Après le verdict des élections européennes, Emmanuel Macron a voulu absolument une élection législative anticipée. Elle nous permettra, dans trois semaines, de dire plus précisément où l’on en est. Dressons un tableau provisoire, après les élections européennes:

+ Le macronisme et son arrogance de classe se sont effondrés. Malgré tous les efforts du président pour réprimer les mouvements sociaux (Gilets Jaunes, opposition à la réforme des retraites) et bloquer le débat politique (confinements pendant la période du COVID), il n’est plus possible de dissimuler la dislocation de la société française.

+ La gauche française s’accroche à une juxtaposition impossible entre le wokisme (l’identitarisme de gauche venu des USA) et le retour à une vieille rhétorique de “lutte des classes” dans la tradition du socialisme français.

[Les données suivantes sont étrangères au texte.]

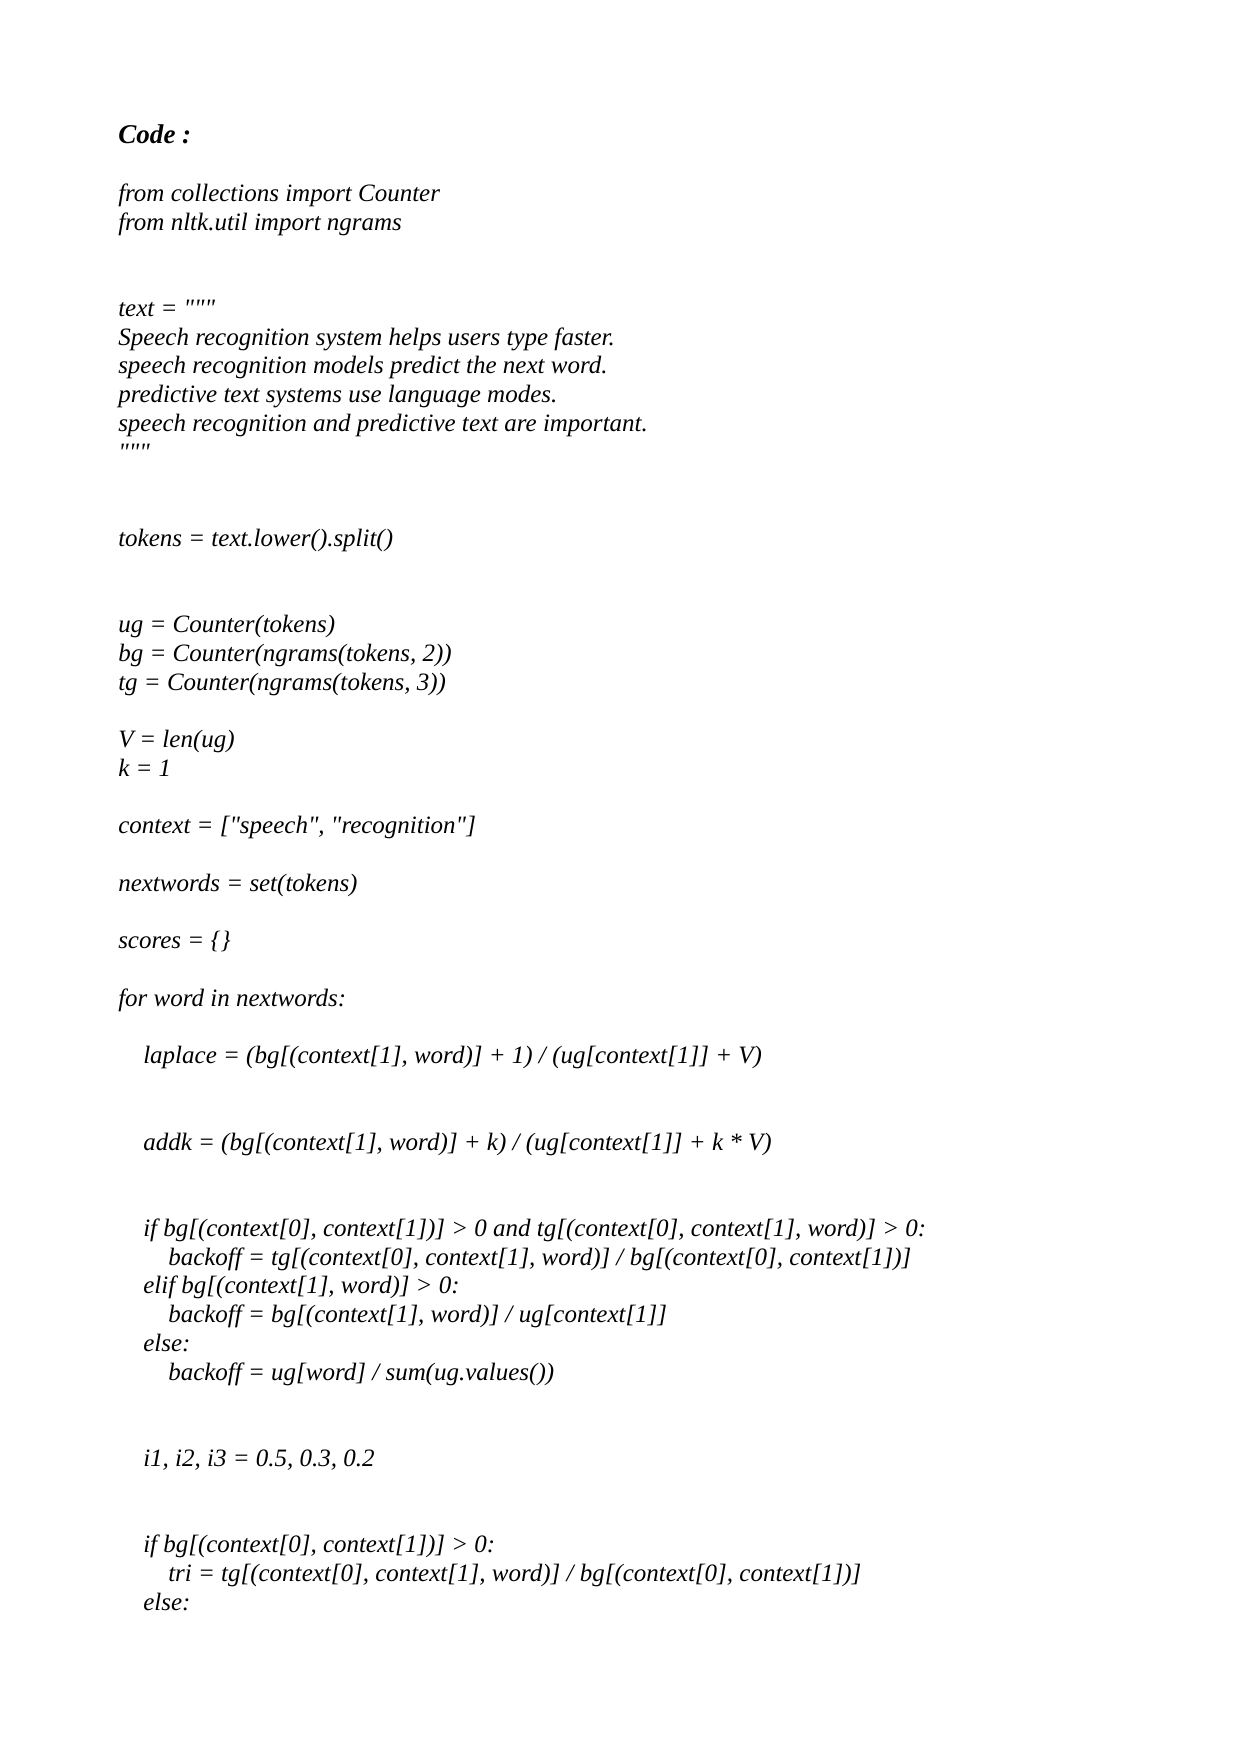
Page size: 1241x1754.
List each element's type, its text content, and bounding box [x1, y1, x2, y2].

text if bg[(context[0], context[1])] > 0 and tg[(context[0], context[1], word)] > 0: [118, 1213, 1122, 1242]
text tg = Counter(ngrams(tokens, 3)) [118, 667, 1122, 696]
text laplace = (bg[(context[1], word)] + 1) / (ug[context[1]] + V) [118, 1041, 1122, 1069]
text tri = tg[(context[0], context[1], word)] / bg[(context[0], context[1])] [118, 1558, 1122, 1587]
text elif bg[(context[1], word)] > 0: [118, 1271, 1122, 1299]
text speech recognition and predictive text are important. [118, 408, 1122, 437]
text V = len(ug) [118, 724, 1122, 753]
text backoff = bg[(context[1], word)] / ug[context[1]] [118, 1299, 1122, 1328]
text text = """ [118, 293, 1122, 322]
text else: [118, 1587, 1122, 1616]
text scores = {} [118, 926, 1122, 954]
text if bg[(context[0], context[1])] > 0: [118, 1529, 1122, 1558]
text backoff = ug[word] / sum(ug.values()) [118, 1357, 1122, 1386]
text i1, i2, i3 = 0.5, 0.3, 0.2 [118, 1443, 1122, 1472]
text k = 1 [118, 753, 1122, 782]
text bg = Counter(ngrams(tokens, 2)) [118, 638, 1122, 667]
text addk = (bg[(context[1], word)] + k) / (ug[context[1]] + k * V) [118, 1127, 1122, 1156]
text context = ["speech", "recognition"] [118, 811, 1122, 839]
text speech recognition models predict the next word. [118, 351, 1122, 379]
text tokens = text.lower().split() [118, 523, 1122, 552]
text backoff = tg[(context[0], context[1], word)] / bg[(context[0], context[1])] [118, 1242, 1122, 1271]
text else: [118, 1328, 1122, 1357]
text Code : [118, 118, 1122, 149]
text ug = Counter(tokens) [118, 609, 1122, 638]
text from nltk.util import ngrams [118, 207, 1122, 236]
text nextwords = set(tokens) [118, 868, 1122, 897]
text for word in nextwords: [118, 983, 1122, 1012]
text Speech recognition system helps users type faster. [118, 322, 1122, 351]
text """ [118, 437, 1122, 466]
text from collections import Counter [118, 178, 1122, 207]
text predictive text systems use language modes. [118, 379, 1122, 408]
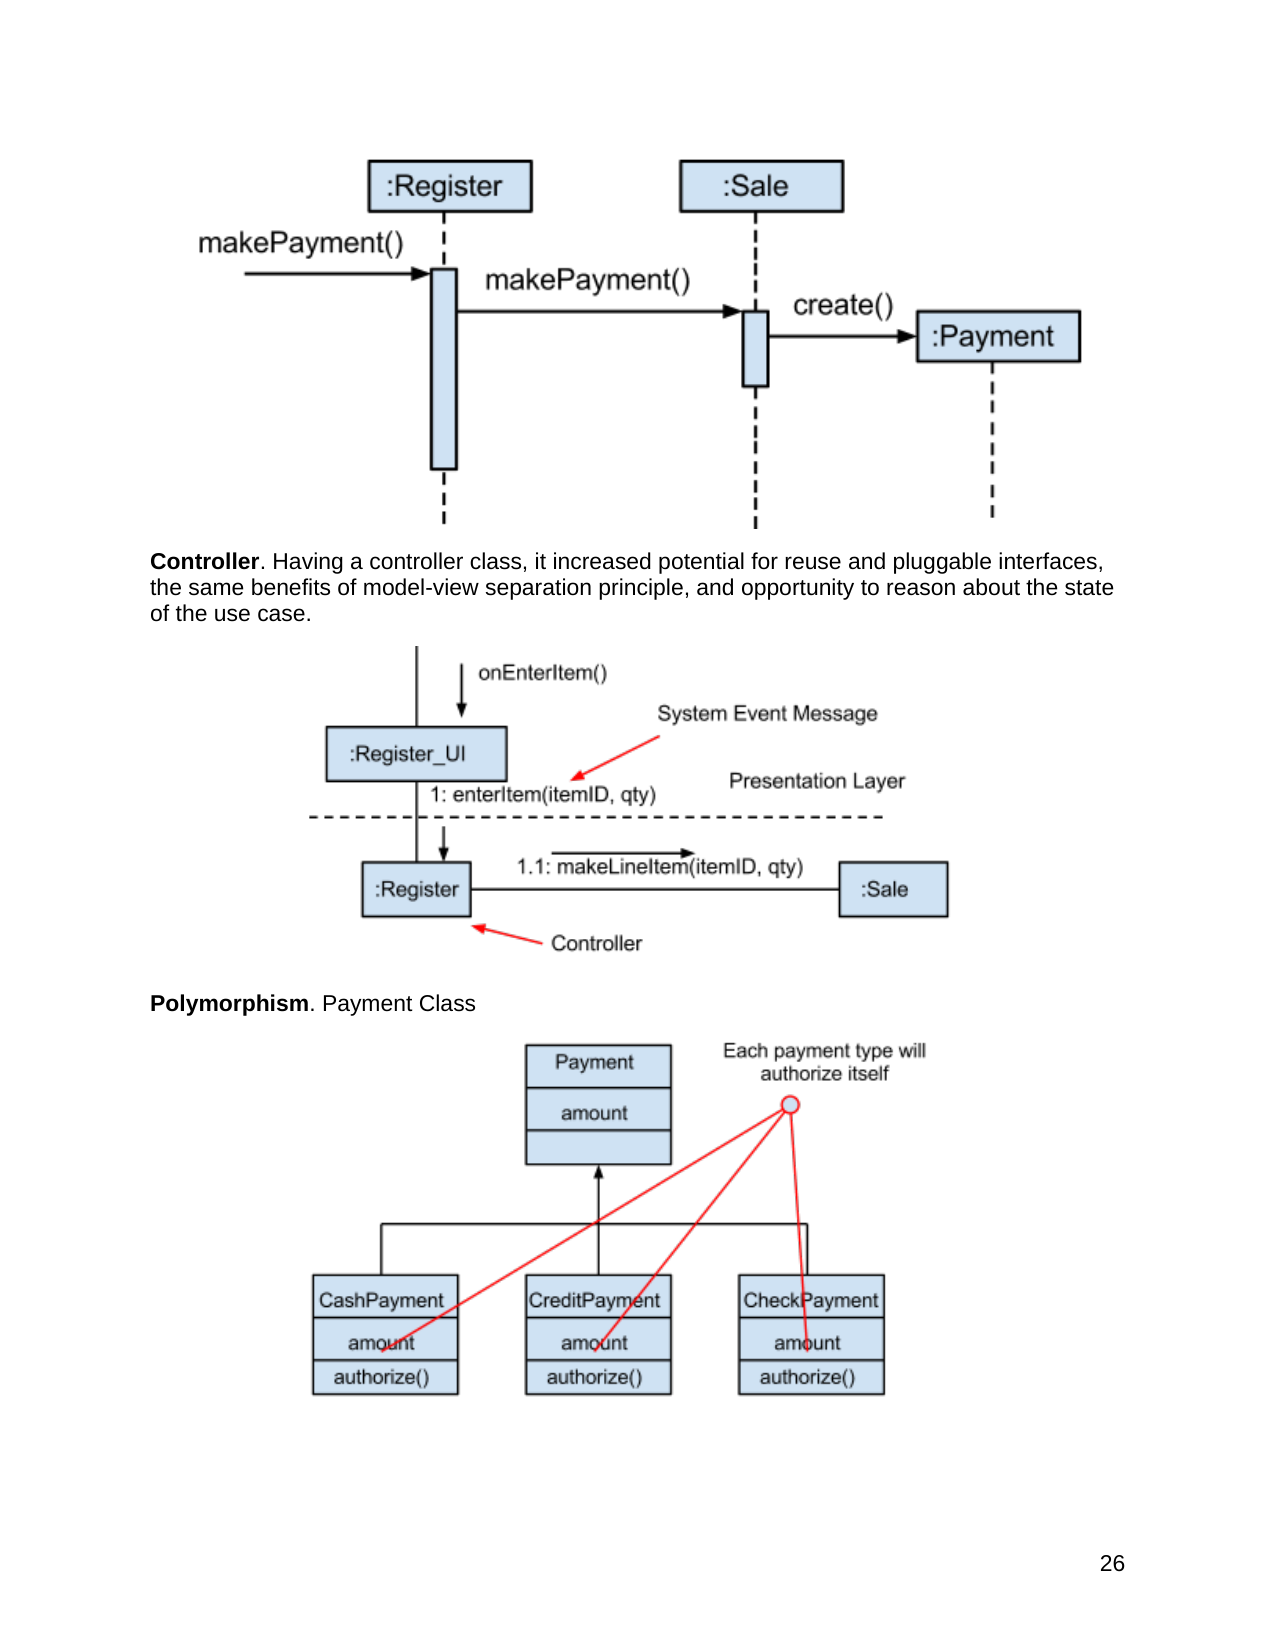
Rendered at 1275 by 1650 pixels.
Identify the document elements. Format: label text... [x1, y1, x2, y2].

picture [309, 646, 966, 971]
text Polymorphism. Payment Class [150, 991, 1125, 1017]
picture [170, 150, 1105, 529]
picture [305, 1037, 970, 1403]
text Controller. Having a controller class, it increased potential for reuse and pluggable interfaces, the same benefits of model-view separation principle, and opportunity to reason about the state of the use case. [150, 549, 1125, 626]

+ Le rapport de forces entre le Rassemblement National (33%), Les Républicains (7%) et Reconquête (5,5%) est comme un plébiscite des électeurs de droite en faveur d’une droite socialement intégratrice plutôt qu’une droite à rhétorique ethno-culturelle ou une droite défendant la “sécession des élites”. Bien entendu, le Rassemblement National est encore au milieu du gué mais la justification, dans les urnes, de la stratégie de Marine Le Pen, devrait accélérer le retour des droites à leur vieux logiciel gaulliste et démocrate-chrétien.

La crise française ne sera surmontée que lorsqu’une personnalité politique, une nouvelle élite, retrouvera intégralement le levier “romain” de notre histoire. Le retour de la politique française dans son cadre naturel de débat est certes loin d’être achevé. Il n’empêche: la parenthèse anti-romaine de notre histoire est en train de se refermer.